Beleidsregels uitritten en uitwegen

Geldend van 20-09-2022 t/m 30-12-2023

Intitulé

Beleidsregels uitritten en uitwegen

1 Inleiding

1.1 Aanleiding

Ten grondslag aan dit beleidskader ligt de wens om nadere toetsingscriteria te hebben voor het beoordelen van een melding voor een uitweg. De regeling in afdeling 1 van hoofdstuk 5 van de Verordening fysieke leefomgeving van de gemeente Bergen (verder te noemen: ‘VFL’) is te algemeen. Om de meldingen eenduidig te kunnen beoordelen zijn criteria opgesteld voor de verschillende weigeringsgronden. Met de beleidsregels is voor burgers en gemeente duidelijk of een melding geaccepteerd of geweigerd wordt. Dit bevordert de rechtszekerheid en rechtsgelijkheid.
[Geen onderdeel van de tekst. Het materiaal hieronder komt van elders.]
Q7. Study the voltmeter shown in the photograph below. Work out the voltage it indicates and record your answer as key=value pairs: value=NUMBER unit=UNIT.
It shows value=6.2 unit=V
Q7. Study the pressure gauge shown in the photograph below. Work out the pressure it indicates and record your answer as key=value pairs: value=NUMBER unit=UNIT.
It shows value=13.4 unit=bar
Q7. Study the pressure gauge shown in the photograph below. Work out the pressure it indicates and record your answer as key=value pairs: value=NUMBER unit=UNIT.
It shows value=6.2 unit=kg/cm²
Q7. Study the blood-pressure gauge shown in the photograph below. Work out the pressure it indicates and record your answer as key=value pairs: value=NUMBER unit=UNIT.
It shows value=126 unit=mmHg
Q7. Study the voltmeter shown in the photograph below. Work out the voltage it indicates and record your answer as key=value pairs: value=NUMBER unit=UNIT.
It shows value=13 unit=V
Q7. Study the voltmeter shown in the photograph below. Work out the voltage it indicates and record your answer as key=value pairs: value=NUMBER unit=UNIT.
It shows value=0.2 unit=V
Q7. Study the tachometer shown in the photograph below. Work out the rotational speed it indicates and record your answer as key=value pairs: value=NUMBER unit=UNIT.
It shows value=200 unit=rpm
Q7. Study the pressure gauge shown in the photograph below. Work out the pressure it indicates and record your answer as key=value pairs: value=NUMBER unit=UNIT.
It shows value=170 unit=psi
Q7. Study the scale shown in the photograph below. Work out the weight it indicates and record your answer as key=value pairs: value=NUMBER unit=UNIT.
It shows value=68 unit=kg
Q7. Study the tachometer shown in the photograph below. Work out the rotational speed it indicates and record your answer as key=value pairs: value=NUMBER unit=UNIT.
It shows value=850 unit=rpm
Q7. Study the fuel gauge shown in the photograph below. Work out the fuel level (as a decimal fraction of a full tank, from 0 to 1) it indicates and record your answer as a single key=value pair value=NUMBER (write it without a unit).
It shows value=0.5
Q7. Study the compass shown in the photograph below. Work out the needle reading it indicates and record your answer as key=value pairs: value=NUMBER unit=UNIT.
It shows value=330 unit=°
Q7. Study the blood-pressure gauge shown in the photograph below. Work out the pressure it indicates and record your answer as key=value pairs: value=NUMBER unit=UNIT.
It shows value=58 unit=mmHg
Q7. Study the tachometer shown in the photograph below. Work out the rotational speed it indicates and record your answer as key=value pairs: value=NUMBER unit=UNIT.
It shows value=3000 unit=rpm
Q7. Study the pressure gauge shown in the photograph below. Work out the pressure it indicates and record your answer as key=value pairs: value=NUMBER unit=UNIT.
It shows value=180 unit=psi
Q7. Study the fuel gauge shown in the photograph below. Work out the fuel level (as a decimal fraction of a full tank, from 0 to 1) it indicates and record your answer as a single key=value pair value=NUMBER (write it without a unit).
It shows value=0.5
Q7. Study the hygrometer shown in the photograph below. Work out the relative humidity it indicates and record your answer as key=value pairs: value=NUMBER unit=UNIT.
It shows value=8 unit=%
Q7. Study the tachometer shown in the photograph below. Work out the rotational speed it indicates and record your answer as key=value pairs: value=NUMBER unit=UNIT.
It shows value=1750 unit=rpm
Vanuit het verleden is onderscheid gemaakt tussen uitwegen in het buitengebied en in de bebouwde kom. In dit beleidskader wordt dit onderscheid losgelaten. Ook in het buitengebied kunnen verkeersonveilige situaties ontstaan, is er sprake van openbare wegen en is het belangrijk dat er criteria zijn waarop kan worden aangesloten. Daarnaast zijn er ook steeds meer woonbestemmingen in het buitengebied en worden (bedrijfs)voertuigen steeds groter, wat ook andere eisen met zich meebrengt.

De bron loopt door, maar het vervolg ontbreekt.